O Brasil também foi convidado e não estava presente, apesar de ter uma ministra brasileira lá em Davos. Ou seja, Brasil deliberadamente não participou, pelo menos por enquanto.

Trump descreveu o Conselho como um “projeto histórico” que permitirá que seus integrantes atuem em articulação com as Nações Unidas, destacando que vê “um potencial tremendo” na ONU.

O tratado constitutivo da organização estabeleceu que sua entrada em vigor ocorreria após a ratificação por apenas três países, o que foi concretizado durante a cerimônia com as assinaturas dos Estados Unidos, Barein e Marrocos. Tratados internacionais geralmente requerem a assinatura de 50% a 60% dos membros potenciais para garantir legitimidade.

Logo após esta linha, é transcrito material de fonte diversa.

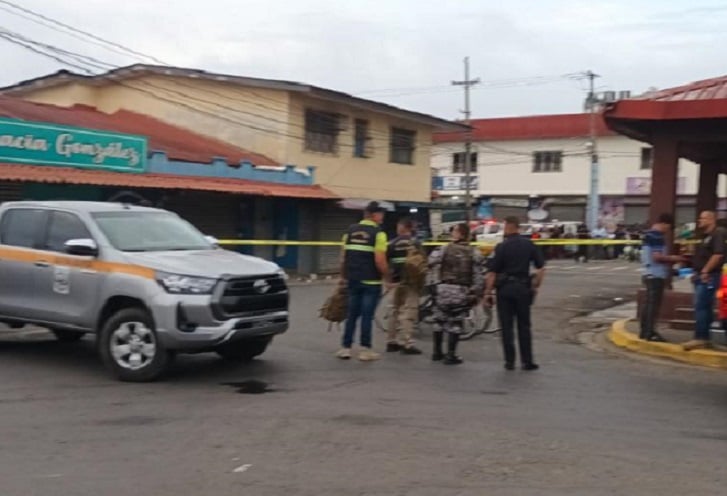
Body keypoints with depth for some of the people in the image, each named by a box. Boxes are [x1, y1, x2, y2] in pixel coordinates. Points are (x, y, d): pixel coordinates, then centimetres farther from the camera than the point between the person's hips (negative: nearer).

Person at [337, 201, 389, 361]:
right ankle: (365, 350, 7)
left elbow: (343, 258, 9)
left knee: (352, 314, 12)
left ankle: (346, 348, 14)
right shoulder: (378, 233, -10)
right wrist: (387, 277, -4)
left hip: (353, 280, 5)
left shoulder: (350, 231, 8)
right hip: (371, 282, -5)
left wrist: (343, 276, 19)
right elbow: (380, 261, -16)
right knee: (367, 316, 1)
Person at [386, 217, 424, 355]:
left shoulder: (392, 243, 6)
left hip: (397, 281, 6)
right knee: (408, 312, -7)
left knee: (396, 311, 16)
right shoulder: (414, 242, -8)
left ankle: (392, 342, 21)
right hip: (411, 281, -6)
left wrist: (390, 278, 17)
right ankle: (407, 344, -11)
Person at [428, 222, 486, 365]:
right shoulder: (475, 253, 0)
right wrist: (476, 294, 1)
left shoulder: (445, 249, -1)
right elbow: (480, 276, -4)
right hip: (462, 292, -1)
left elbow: (431, 262, -11)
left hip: (444, 289, 1)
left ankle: (437, 353, 23)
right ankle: (450, 355, 2)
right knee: (455, 324, 5)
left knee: (440, 321, 15)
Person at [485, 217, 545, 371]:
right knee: (524, 326, 10)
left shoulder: (502, 247, -8)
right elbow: (541, 268, 2)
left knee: (507, 326, 5)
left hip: (505, 288, -3)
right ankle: (527, 361, 9)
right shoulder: (529, 244, 2)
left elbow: (492, 272, -11)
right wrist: (536, 286, 11)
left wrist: (488, 292, -5)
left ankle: (510, 361, 7)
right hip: (523, 288, 3)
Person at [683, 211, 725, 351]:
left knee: (701, 307, -13)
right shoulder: (704, 236, 21)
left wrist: (705, 271, -22)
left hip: (708, 277, -10)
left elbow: (718, 255, -21)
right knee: (705, 308, 11)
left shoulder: (717, 234, -10)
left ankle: (700, 338, -13)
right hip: (701, 276, 10)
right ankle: (704, 338, 14)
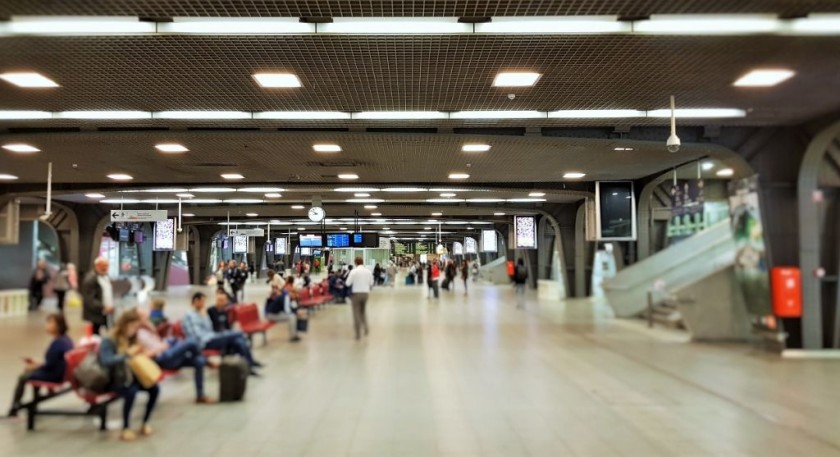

O presidente francês Emmanuel Macron declarou não fazer parte da iniciativa. O Reino Unido, apesar de sua aliança estratégica com os EUA, também optou por não integrar o Conselho neste momento. O Brasil, embora convidado e com representação ministerial em Davos, não participou da cerimônia.

“Olha que curioso, o conselho é da paz, mas o discurso foi de guerra. O discurso foi ‘eu bombardeei aqui, eu matei ali, eu sequestrei ali, eu tomei aquela terra, etc. Mas olha, gente, é tudo pela paz, hein? Estou fazendo isso para garantir a paz, para garantir que vocês não briguem mais’.”